> **Task objective**: Copy every one of the rows below word for word, but omit the pictures from your copy.

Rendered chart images
# # #
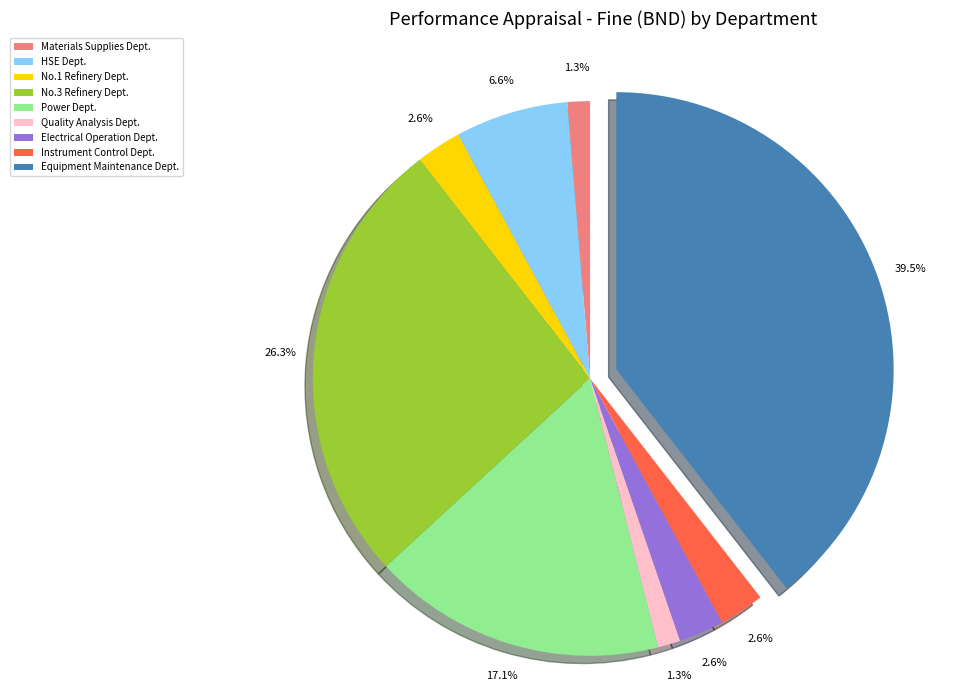

Combined, what portion of the pie is Electrical Operation Dept. and Materials Supplies Dept.?

3.9%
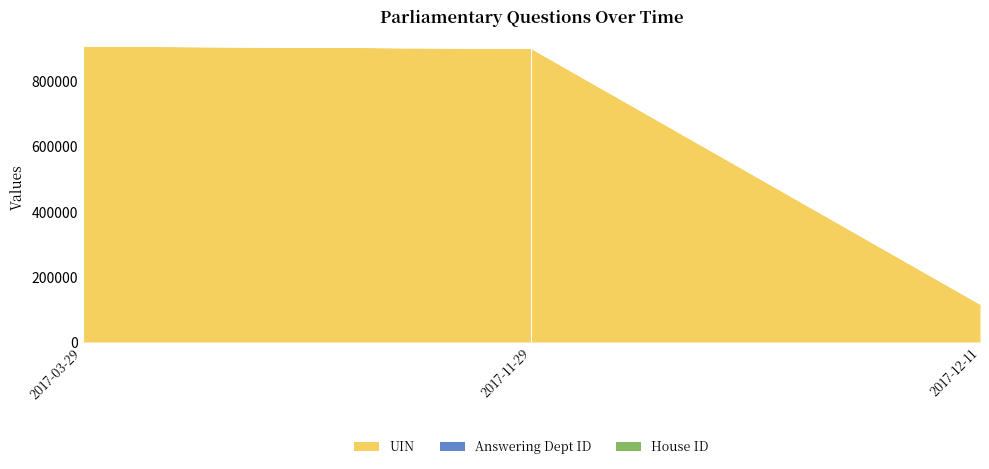

Reading left to right, extract all data points from this chart.

UIN: 2017-03-29=909548	2017-11-29=902627	2017-12-11=117136
Answering Dept ID: 2017-03-29=20	2017-11-29=20	2017-12-11=20
House ID: 2017-03-29=1	2017-11-29=1	2017-12-11=1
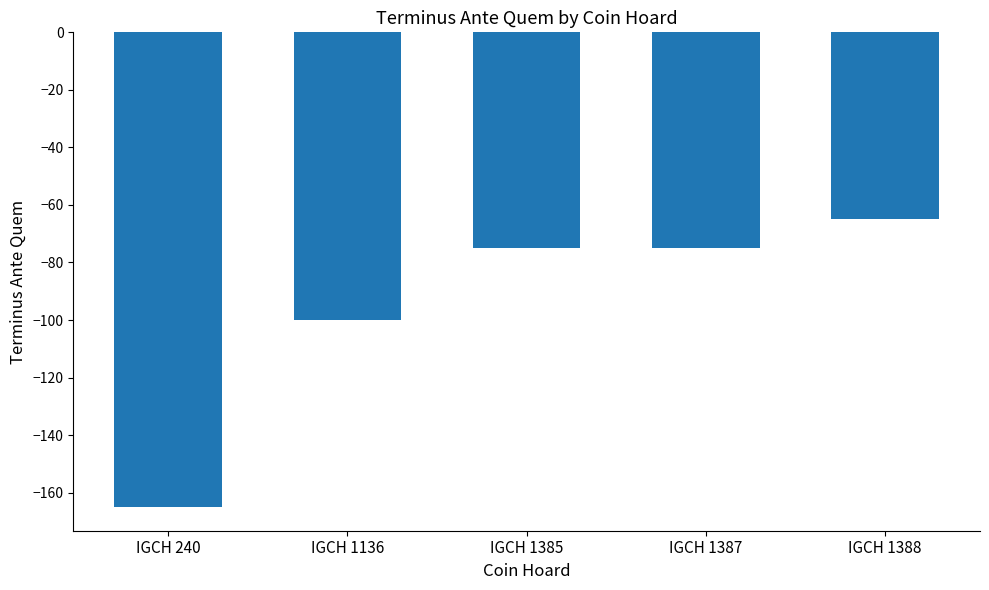

What is the sum of all values?

-480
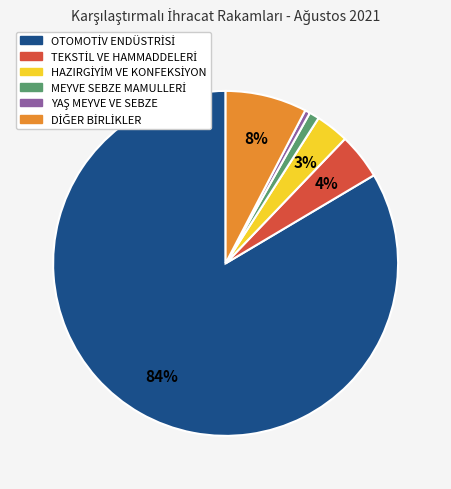

Is there any slice that represents more than half of the pie?

Yes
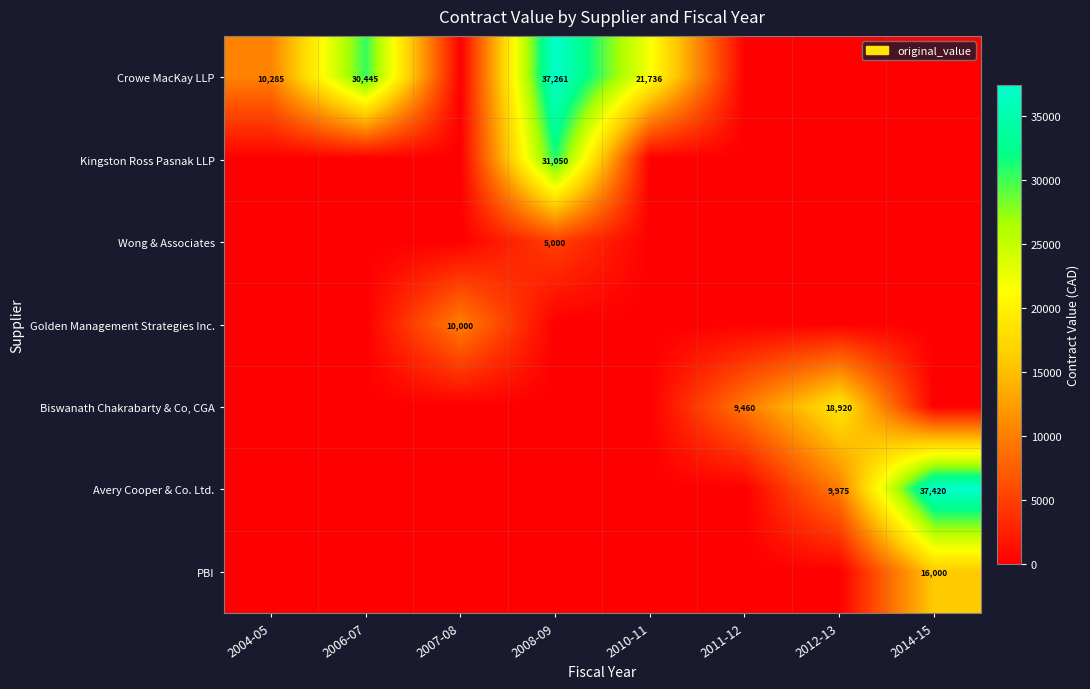

Is the value of PBI at 2014-15 greater than the value of Crowe MacKay LLP at 2006-07?

No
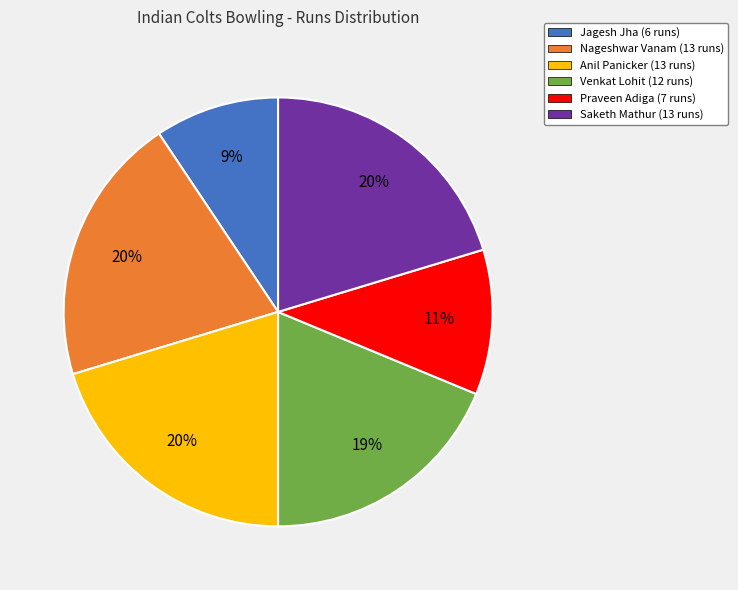

Do Venkat Lohit and Jagesh Jha together represent more than half of the pie?

No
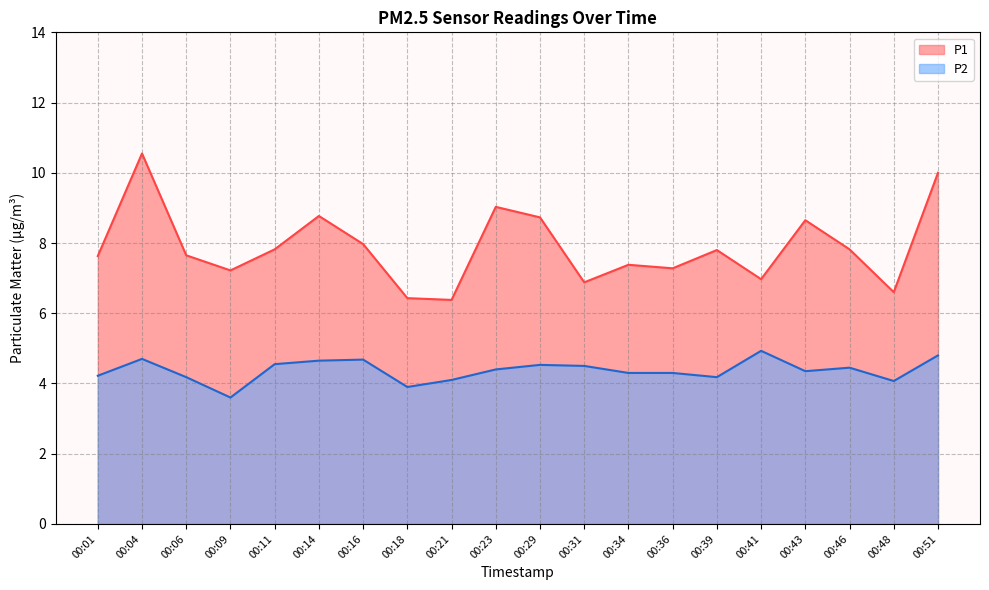

Where does the P2 series first go above 4?

00:01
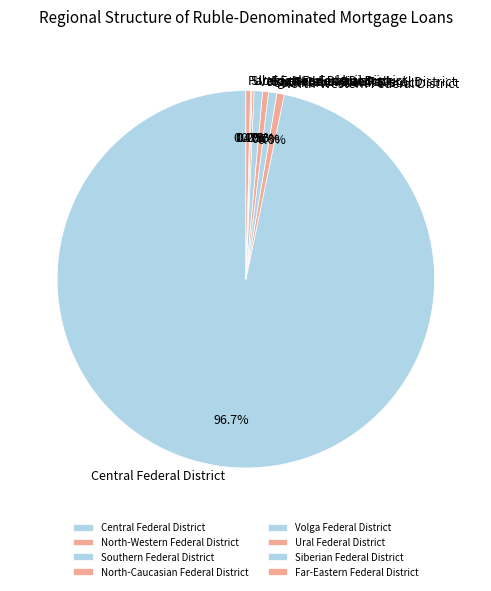

Do North-Caucasian Federal District and Southern Federal District together represent more than half of the pie?

No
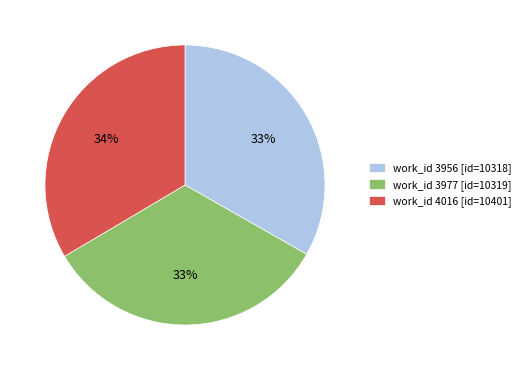

True or false: work_id 4016 [id=10401] accounts for 44% of the total.

False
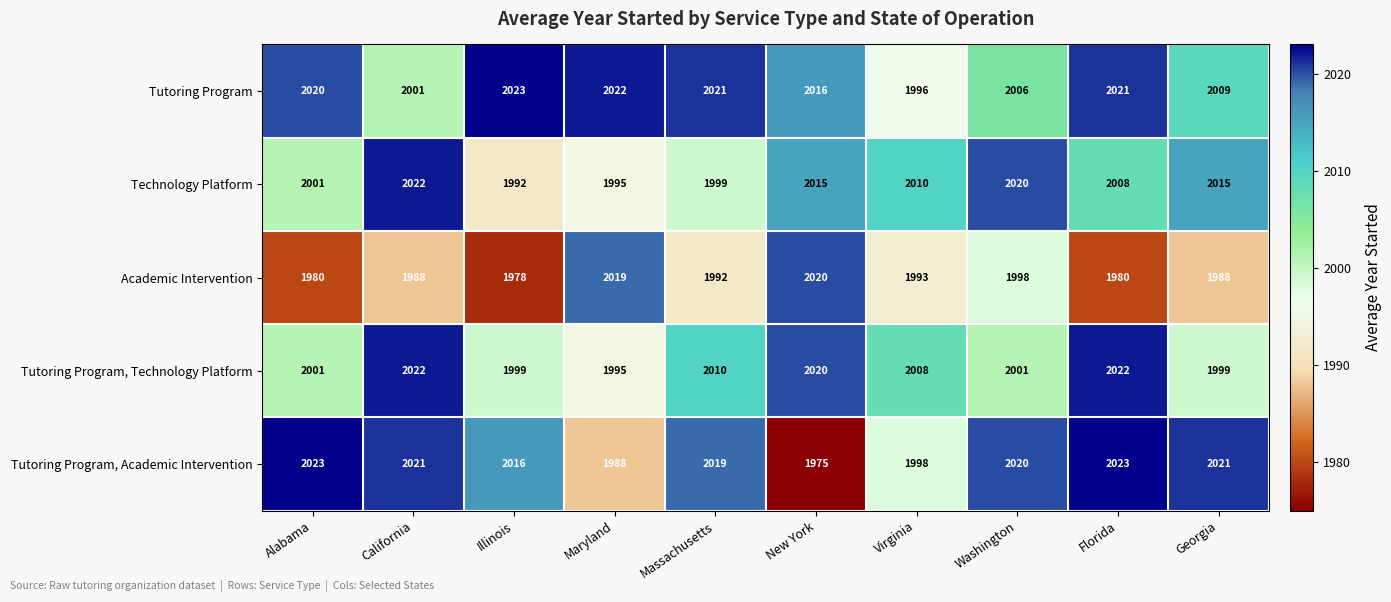

Is the value of Tutoring Program, Academic Intervention at California greater than the value of Tutoring Program, Technology Platform at California?

No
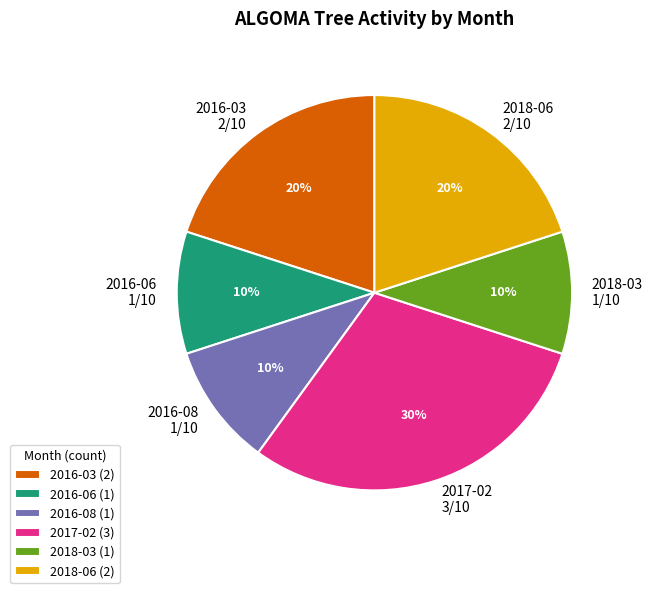

Is it true that 2018-06 2/10 is 13% of the pie?

False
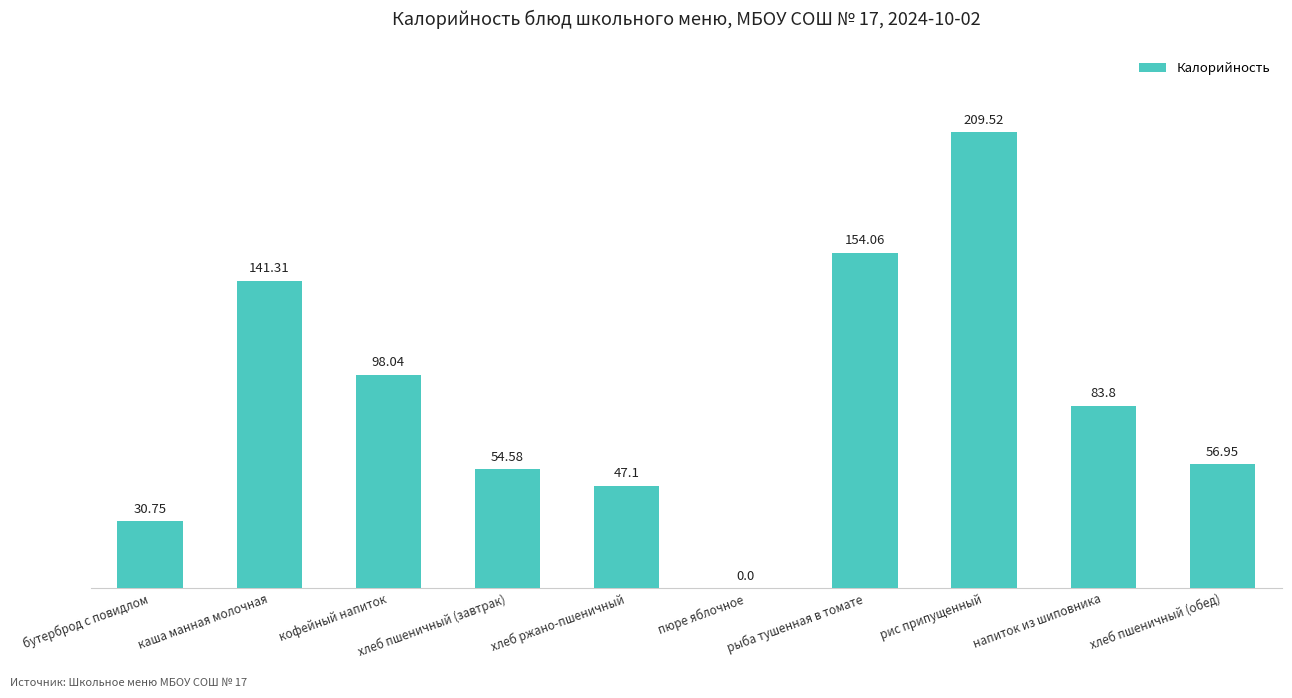

What is the sum of all values?

876.1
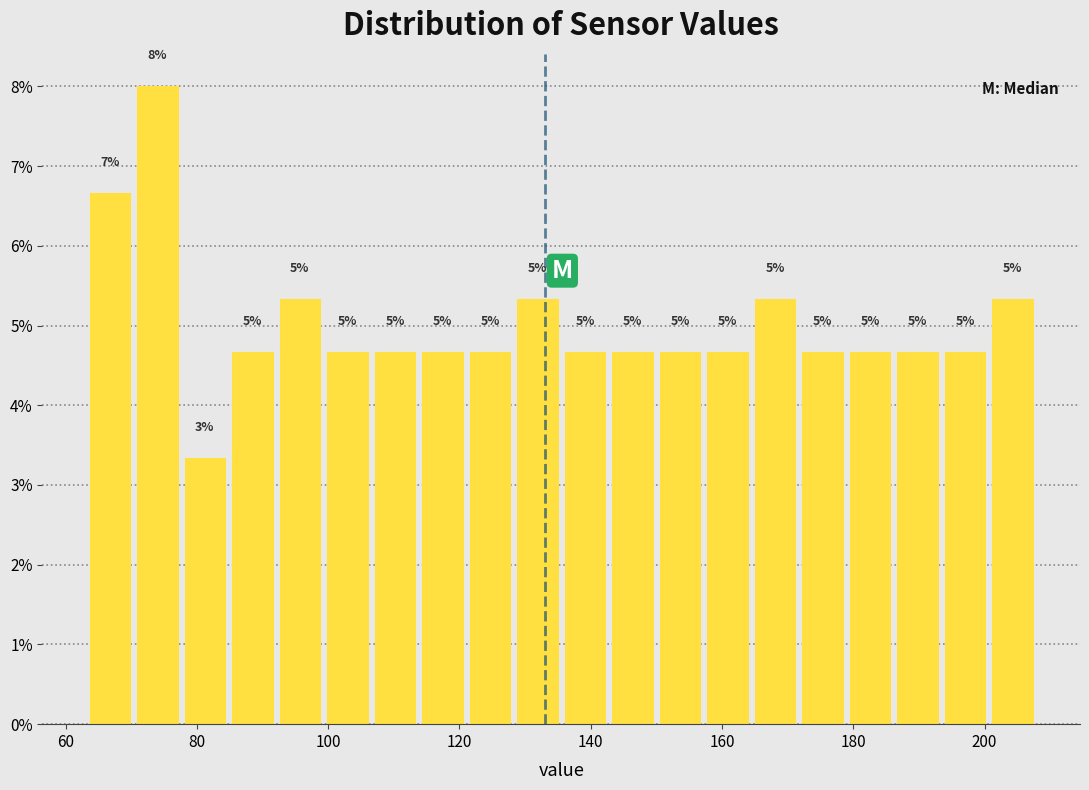

Around what value on the x-axis is the tallest bar? Give the approximate position of its centre, as read against the axis.

74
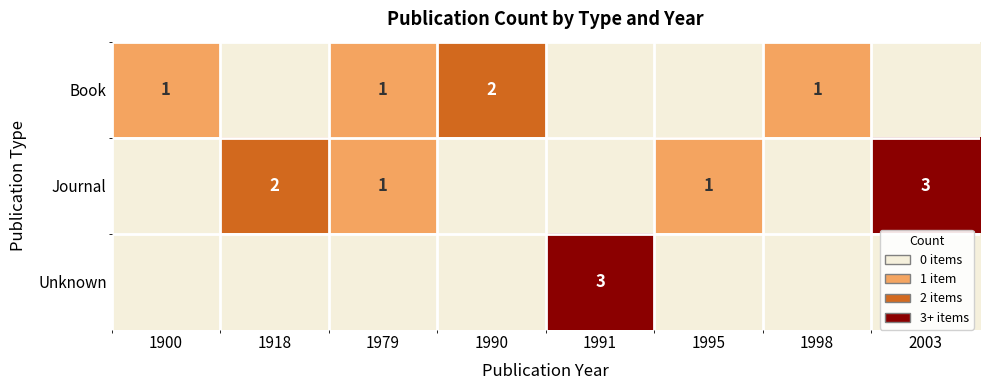

Is it true that Unknown equals 2 at 1991?

False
# # #
> **Exercise solution**:
Combined, what portion of the pie is Electrical Operation Dept. and Materials Supplies Dept.?

3.9%

Reading left to right, extract all data points from this chart.

UIN: 2017-03-29=909548	2017-11-29=902627	2017-12-11=117136
Answering Dept ID: 2017-03-29=20	2017-11-29=20	2017-12-11=20
House ID: 2017-03-29=1	2017-11-29=1	2017-12-11=1

What is the sum of all values?

-480

Is there any slice that represents more than half of the pie?

Yes

Is the value of PBI at 2014-15 greater than the value of Crowe MacKay LLP at 2006-07?

No

Do Venkat Lohit and Jagesh Jha together represent more than half of the pie?

No

Where does the P2 series first go above 4?

00:01

Do North-Caucasian Federal District and Southern Federal District together represent more than half of the pie?

No

True or false: work_id 4016 [id=10401] accounts for 44% of the total.

False

Is the value of Tutoring Program, Academic Intervention at California greater than the value of Tutoring Program, Technology Platform at California?

No

Is it true that 2018-06 2/10 is 13% of the pie?

False

What is the sum of all values?

876.1

Around what value on the x-axis is the tallest bar? Give the approximate position of its centre, as read against the axis.

74

Is it true that Unknown equals 2 at 1991?

False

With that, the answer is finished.